Para reverter esse quadro, especialistas são unânimes em apontar que o Brasil precisa qualificar sua política penal, para que as prisões sejam reservadas para criminosos de alta periculosidade, como chefes de organizações criminosas — que, hoje, são justamente os presos que conseguem se livrar da cadeia, beneficiados por decisões judiciais — e autores de crimes graves, como homicídios.
— Prendemos muita gente em flagrante, com pouca investigação. Geralmente são operadores da base do crime. É como se usássemos remédio tarja preta para tratar dor de cabeça, em vez de aspirina. Essas pessoas podem receber penas alternativas à prisão. A prioridade do governo federal precisa ser a punição do cabeça do crime organizado, e não a prisão do aviãozinho em flagrante — afirma Carolina Ricardo, diretora executiva do Instituto Sou da Paz.

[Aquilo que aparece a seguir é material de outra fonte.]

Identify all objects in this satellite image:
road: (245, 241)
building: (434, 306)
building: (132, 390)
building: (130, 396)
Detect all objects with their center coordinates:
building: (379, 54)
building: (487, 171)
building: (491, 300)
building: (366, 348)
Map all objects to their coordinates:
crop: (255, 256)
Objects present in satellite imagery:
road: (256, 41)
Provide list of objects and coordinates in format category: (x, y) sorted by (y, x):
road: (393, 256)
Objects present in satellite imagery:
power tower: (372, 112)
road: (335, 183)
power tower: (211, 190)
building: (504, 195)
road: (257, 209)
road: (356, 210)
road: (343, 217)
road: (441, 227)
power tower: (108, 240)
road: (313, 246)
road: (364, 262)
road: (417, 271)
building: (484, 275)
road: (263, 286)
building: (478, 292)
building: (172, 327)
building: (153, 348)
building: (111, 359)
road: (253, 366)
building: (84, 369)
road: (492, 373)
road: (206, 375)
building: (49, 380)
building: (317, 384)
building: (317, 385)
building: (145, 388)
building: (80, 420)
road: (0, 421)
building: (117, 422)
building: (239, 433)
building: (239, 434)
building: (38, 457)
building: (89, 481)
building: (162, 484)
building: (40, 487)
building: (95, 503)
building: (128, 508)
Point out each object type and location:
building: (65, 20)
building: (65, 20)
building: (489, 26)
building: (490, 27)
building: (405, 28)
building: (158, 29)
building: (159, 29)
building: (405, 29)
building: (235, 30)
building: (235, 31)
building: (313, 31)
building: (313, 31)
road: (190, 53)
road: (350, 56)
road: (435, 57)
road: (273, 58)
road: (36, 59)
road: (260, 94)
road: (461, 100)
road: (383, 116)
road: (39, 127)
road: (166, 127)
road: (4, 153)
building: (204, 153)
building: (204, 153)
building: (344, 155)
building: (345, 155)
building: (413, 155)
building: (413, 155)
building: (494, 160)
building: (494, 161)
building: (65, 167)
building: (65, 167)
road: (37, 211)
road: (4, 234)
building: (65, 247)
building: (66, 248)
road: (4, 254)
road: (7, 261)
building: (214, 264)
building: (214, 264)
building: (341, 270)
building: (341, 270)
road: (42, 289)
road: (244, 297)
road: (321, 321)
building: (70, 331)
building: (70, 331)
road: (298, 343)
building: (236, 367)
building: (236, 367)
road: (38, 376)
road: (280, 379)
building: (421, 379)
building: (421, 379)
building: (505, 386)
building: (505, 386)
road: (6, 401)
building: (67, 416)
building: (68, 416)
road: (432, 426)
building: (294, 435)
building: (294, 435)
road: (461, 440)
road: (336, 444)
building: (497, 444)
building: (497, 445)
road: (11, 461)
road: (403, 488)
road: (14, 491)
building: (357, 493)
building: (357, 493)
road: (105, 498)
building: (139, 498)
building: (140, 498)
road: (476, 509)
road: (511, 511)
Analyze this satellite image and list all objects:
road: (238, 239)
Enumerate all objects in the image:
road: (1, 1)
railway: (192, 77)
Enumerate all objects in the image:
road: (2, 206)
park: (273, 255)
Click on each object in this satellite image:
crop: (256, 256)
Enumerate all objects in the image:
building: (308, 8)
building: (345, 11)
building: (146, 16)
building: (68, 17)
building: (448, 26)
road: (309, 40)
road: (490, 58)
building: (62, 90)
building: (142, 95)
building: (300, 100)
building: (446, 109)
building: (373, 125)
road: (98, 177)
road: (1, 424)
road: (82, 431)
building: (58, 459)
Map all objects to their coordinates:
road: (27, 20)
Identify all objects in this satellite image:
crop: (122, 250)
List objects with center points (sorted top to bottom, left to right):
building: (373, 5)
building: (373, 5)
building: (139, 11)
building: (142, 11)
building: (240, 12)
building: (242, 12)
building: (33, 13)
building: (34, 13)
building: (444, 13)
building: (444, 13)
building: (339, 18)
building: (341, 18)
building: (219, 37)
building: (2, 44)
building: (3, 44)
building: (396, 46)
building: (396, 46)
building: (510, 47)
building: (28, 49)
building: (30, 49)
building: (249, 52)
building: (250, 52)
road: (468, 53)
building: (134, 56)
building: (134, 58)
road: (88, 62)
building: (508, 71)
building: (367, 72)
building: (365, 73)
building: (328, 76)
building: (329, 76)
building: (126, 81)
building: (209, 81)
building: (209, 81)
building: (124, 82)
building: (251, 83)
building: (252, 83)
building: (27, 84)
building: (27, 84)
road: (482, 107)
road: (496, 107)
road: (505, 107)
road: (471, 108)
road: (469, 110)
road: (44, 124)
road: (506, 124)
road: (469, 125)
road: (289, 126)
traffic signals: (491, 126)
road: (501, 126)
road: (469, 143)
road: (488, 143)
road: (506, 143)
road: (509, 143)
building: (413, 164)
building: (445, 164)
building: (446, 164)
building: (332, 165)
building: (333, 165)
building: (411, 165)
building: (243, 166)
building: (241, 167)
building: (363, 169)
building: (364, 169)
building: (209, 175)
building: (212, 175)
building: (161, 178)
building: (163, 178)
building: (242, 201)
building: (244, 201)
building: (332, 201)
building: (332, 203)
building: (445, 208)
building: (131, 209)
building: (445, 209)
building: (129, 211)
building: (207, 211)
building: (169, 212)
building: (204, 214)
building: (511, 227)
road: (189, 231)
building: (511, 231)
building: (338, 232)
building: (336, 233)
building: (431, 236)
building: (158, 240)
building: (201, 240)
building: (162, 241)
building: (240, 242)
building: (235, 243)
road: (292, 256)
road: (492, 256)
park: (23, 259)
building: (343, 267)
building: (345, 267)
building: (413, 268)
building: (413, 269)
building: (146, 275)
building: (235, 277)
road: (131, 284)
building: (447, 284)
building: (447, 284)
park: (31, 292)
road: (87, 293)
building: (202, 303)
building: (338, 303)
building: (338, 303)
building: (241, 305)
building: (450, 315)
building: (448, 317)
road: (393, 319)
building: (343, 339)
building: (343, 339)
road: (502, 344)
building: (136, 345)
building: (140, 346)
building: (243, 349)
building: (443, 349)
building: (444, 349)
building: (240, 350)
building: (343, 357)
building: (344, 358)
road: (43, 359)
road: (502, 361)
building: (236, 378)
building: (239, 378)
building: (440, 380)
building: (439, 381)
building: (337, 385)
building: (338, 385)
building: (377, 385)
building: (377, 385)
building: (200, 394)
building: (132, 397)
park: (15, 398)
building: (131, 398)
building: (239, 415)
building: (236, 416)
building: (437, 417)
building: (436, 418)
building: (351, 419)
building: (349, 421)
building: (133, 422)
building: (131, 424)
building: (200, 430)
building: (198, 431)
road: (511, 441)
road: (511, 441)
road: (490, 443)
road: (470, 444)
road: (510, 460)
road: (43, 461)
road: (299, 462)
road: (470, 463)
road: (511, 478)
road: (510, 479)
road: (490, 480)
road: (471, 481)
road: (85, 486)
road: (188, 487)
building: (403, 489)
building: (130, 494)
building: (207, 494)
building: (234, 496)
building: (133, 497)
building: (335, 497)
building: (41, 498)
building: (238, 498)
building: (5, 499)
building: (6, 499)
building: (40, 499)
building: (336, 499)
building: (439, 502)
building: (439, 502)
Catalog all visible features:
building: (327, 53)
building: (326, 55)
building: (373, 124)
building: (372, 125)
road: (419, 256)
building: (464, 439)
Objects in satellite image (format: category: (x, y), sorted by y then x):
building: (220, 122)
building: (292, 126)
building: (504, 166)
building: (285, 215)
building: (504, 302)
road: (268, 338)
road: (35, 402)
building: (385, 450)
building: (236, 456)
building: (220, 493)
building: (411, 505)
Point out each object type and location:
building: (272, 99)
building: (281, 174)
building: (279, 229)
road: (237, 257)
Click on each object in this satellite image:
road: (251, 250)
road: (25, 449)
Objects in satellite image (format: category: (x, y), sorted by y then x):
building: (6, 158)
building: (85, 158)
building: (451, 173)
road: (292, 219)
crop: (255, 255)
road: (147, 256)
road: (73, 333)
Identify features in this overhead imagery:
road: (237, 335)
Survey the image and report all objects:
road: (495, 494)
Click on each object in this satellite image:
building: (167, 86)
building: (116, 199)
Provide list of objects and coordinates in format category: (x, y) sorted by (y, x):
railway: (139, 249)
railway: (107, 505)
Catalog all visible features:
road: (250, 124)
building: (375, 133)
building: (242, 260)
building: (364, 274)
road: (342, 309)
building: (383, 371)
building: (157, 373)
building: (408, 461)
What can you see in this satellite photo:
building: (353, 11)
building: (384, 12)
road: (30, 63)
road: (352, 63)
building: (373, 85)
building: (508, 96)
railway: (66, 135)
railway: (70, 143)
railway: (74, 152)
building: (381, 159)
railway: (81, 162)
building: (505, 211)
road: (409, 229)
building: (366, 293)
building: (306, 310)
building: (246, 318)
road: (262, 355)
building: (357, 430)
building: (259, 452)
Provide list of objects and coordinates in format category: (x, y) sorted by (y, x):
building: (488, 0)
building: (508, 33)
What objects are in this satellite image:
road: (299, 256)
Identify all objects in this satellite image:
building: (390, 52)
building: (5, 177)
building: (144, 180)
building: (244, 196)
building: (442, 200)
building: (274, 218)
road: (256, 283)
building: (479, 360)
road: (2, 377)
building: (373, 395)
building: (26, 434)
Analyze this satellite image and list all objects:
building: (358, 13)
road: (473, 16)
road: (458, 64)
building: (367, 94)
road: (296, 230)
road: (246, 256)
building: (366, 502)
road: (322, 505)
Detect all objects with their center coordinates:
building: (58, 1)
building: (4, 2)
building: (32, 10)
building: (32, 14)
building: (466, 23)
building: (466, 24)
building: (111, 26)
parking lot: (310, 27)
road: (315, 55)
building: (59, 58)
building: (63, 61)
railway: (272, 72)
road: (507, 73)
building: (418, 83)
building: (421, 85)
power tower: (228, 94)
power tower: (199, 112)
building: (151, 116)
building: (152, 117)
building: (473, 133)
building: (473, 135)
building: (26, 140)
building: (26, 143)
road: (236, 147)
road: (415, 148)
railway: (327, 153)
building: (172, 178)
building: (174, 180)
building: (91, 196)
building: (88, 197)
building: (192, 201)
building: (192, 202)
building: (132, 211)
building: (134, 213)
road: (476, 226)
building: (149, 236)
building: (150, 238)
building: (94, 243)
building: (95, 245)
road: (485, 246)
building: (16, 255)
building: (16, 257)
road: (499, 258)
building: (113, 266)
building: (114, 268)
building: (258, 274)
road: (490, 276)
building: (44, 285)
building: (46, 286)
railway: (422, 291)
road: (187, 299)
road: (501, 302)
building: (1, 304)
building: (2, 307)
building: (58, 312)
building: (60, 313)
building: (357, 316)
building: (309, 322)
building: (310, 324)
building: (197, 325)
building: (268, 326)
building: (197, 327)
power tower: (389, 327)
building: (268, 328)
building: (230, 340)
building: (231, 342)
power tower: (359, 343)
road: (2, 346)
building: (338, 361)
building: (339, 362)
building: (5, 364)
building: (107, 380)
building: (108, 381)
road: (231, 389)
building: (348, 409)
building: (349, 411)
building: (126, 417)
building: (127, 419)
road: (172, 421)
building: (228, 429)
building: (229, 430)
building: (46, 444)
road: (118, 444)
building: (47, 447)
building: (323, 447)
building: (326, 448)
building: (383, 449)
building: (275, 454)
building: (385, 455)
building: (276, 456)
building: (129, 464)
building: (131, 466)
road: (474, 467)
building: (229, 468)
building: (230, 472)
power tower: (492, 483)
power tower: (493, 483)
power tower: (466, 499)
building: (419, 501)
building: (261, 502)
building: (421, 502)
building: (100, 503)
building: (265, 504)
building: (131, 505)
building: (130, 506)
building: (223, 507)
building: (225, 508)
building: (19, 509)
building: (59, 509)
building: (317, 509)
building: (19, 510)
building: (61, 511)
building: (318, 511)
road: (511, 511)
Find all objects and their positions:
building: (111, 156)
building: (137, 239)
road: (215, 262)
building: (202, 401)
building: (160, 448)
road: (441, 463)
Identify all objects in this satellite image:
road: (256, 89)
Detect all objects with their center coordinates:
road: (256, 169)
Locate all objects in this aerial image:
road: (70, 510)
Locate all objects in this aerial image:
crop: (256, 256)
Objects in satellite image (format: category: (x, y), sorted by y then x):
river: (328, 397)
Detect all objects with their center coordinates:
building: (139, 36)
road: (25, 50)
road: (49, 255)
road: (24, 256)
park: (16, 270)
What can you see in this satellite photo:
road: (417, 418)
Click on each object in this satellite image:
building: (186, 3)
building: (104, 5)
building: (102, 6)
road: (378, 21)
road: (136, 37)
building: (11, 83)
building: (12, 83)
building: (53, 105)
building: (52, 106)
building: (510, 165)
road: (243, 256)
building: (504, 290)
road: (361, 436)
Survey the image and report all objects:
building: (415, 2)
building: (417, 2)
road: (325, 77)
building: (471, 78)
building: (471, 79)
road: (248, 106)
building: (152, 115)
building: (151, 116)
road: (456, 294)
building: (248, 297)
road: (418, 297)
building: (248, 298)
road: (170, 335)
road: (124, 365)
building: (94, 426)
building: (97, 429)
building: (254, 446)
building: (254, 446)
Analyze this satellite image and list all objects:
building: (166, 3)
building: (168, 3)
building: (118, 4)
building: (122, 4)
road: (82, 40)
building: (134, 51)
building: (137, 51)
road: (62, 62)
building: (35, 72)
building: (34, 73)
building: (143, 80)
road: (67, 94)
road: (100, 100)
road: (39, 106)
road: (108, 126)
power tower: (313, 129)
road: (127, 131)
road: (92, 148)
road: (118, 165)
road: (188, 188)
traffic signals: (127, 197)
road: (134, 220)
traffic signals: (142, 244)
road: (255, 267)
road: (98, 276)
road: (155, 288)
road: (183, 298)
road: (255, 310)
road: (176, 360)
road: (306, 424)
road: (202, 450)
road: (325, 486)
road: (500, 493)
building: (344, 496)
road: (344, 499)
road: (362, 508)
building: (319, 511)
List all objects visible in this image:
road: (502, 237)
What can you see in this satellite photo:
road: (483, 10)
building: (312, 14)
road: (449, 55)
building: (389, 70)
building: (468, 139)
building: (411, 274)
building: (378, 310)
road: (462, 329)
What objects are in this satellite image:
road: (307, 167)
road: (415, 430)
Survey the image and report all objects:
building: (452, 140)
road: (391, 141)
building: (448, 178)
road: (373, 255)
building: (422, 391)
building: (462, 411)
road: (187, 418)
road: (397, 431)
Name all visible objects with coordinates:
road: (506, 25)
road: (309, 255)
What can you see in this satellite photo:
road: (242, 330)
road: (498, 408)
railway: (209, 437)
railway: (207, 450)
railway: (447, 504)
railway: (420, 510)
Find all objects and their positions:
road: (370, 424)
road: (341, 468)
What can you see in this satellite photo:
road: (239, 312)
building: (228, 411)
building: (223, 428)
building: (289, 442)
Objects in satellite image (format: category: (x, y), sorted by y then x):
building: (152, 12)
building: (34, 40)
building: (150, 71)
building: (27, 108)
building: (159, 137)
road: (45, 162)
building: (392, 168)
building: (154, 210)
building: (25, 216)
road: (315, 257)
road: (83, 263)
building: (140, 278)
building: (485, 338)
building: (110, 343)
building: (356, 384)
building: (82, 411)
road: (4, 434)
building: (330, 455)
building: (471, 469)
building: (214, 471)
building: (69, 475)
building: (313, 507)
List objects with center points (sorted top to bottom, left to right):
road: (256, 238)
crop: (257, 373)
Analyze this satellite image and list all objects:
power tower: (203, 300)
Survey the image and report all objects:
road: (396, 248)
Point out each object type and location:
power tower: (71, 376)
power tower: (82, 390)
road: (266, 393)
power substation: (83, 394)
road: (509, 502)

O crime que mais leva presos à cadeia no Brasil é o tráfico de drogas. Segundo dados do Departamento Penitenciário Nacional (Depen), quase um quarto dos detentos do país é acusado de comercializar drogas ou de se associar a grupos que exploram o negócio. Para especialistas, o Brasil deveria começar a discutir mudanças em sua legislação sobre drogas.
— Acreditava-se, há décadas, que a proibição das drogas reduziria o consumo e melhoraria a saúde das pessoas. Não foi isso que aconteceu. Hoje, drogas são consumidas num volume muito maior. Mesmo assim, a gente insiste em manter uma política de proibição que tem um custo muito alto: a polícia e o sistema de Justiça gastam tempo, pessoal, dinheiro e energia com crimes que não representam grave ameaça à pessoa — opina a socióloga Julita Lemgruber, ex-diretora do Sistema Penitenciário do Rio. Em 2021, ela coordenou um estudo que estimou em R$ 1 bilhão o custo anual para manter a proibição das drogas no Estado do Rio.
Já Gabriel Feltran, pesquisador em sociologia do crime no Centro Nacional de Pesquisas Científicas da França (CNRS), defende que o Brasil deveria regulamentar priorizar a regulamentação de mercados ilegais, a começar pelo das drogas, que movimenta bilhões de reais. A ideia é criar regras de transporte e comercialização para produtos vendidos ilegalmente — para, assim, tirá-los das mãos do crime.
— Nós precisamos de leis que tirem essas economias do crime e passem para empresários, que pagam impostos para o Estado. No Brasil, já colocamos essa ideia em prática de uma maneira muito bem sucedida com a Lei do Desmanche, em São Paulo, que tirou do crime o mercado de autopeças usadas. Isso deveria ser replicado com outras economias ilegais — conta Feltran.
Em São Paulo, roubos e furtos de carros historicamente alimentavam um mercado ilegal de autopeças, que eram desmontadas em estabelecimentos clandestinos e revendidas. Aprovada em 2014 pelo então governador Geraldo Alckmin, a lei passou a obrigar que ferros-velhos fossem registrados junto ao governo e estabeleceu regras para o desmonte e a venda de peças soltas, que passaram a ser rastreadas. O aumento da fiscalização fez o número de roubos e furtos de veículos cair 49% no estado nos anos seguintes.